“Say, there’s old Captain Winters sitting over there,” he said. “He’s the boy that can tell you what you want if anybody can. He’s a regular old man gossip, and there isn’t much that gets away from him, I can tell you. If he ever wrote a book and put in it all he knows about people in this town, you bet your life there’d be things doing. Come over and I’ll introduce you.”

He slipped from behind the desk and walked across the lobby, with Dick at his side, approaching a little, weazened-up old man who was reading a paper in an armchair close by one of the big windows.

“Captain Winters,” he said, “I’d like you to meet Mr. Merriwell, who is looking for some information about a party in town. I told him you’d be able to give it to him if anybody could.”

The old man peered at Dick over the tops of his spectacles, extending a palsied hand.

“Pleased to meet you, young man,” he piped in a shrill voice. “Pleased to meet you. Fred’s a great boy to talk. Mebbe I know a thing or two about folks, but I ain’t telling it all. He, he! I wouldn’t dast. What was it you was wanting to find out?”

“I’m looking for a man named Scott Randolph, Captain Winters,” Dick smiled. “I think he lives somewhere on the outskirts of town.”
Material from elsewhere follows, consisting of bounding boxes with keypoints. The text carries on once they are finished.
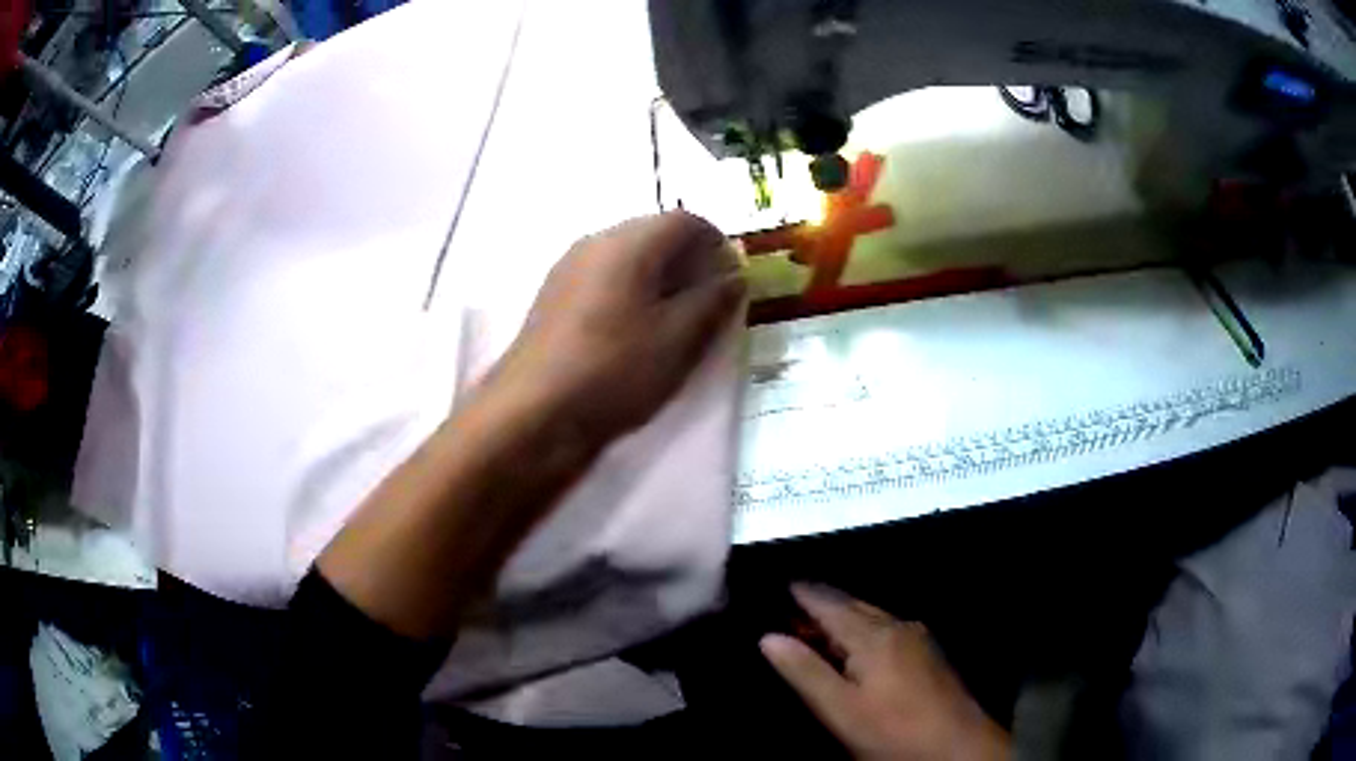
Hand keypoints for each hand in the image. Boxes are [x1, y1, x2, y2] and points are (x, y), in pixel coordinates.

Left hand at [495, 211, 744, 443]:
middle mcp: (596, 240)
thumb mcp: (679, 339)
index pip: (687, 221)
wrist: (533, 412)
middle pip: (655, 233)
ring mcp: (568, 267)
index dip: (718, 245)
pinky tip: (633, 332)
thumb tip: (734, 275)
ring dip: (659, 277)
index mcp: (630, 241)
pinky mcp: (553, 296)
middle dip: (689, 260)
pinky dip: (630, 292)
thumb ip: (713, 300)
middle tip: (708, 303)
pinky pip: (604, 277)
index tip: (732, 283)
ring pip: (628, 256)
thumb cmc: (615, 370)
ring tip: (674, 322)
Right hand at [761, 584, 1009, 760]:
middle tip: (790, 609)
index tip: (781, 585)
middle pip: (853, 606)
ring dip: (842, 619)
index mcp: (874, 636)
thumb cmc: (893, 730)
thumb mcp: (840, 709)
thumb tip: (768, 637)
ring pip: (871, 617)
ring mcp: (917, 638)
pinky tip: (854, 649)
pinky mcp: (927, 653)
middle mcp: (898, 626)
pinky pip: (886, 629)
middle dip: (822, 605)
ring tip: (815, 628)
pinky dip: (861, 631)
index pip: (830, 604)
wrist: (957, 744)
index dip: (804, 594)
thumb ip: (805, 671)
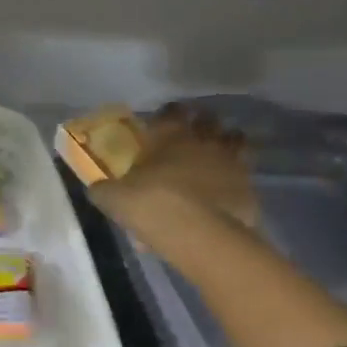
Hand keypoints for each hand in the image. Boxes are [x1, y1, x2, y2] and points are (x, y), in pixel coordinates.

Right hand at [90, 103, 258, 258]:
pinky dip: (236, 180)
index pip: (172, 110)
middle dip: (202, 126)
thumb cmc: (152, 205)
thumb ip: (104, 190)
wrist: (200, 236)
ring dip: (226, 146)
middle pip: (209, 120)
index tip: (162, 123)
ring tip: (213, 161)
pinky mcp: (249, 187)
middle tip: (190, 140)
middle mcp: (204, 140)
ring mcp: (232, 162)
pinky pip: (244, 175)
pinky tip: (224, 194)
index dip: (168, 114)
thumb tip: (96, 188)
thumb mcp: (114, 199)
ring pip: (236, 141)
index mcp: (170, 134)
“Scott Randolph!” the old man said sharply. “Why, I’m surprised at ye, Fred. You’d oughter know who that is. He’s the one that come here seven or eight years ago an’ built that crazy house like a fort in the mountains off Bonnet Trail a piece.”

“Oh, is that the man?” the clerk exclaimed. “I didn’t know his name was Randolph. Well, I guess you can tell Mr. Merriwell how to get out there. I must go back to the desk.”

He left them and Dick dropped into a chair beside the captain.

“Folks call it ‘The Folly,’” resumed the old man with the peculiar zest and relish of a born gossip. “It’s built like a fort, with bars to the winders and a door like a safe. Nobody knows what he does there, but they do say he invents things. Folks going by has heard enjines going fit to kill, an’ onct Jake Pettigrew, that keeps the store in Duncan, seen a great flame o’ fire shoot out o’ the roof. Whatever he’s doing, he ain’t up to no good, you can depend. It’s agin’ nater an’ the Bible to fool with the powers o’ darkness.”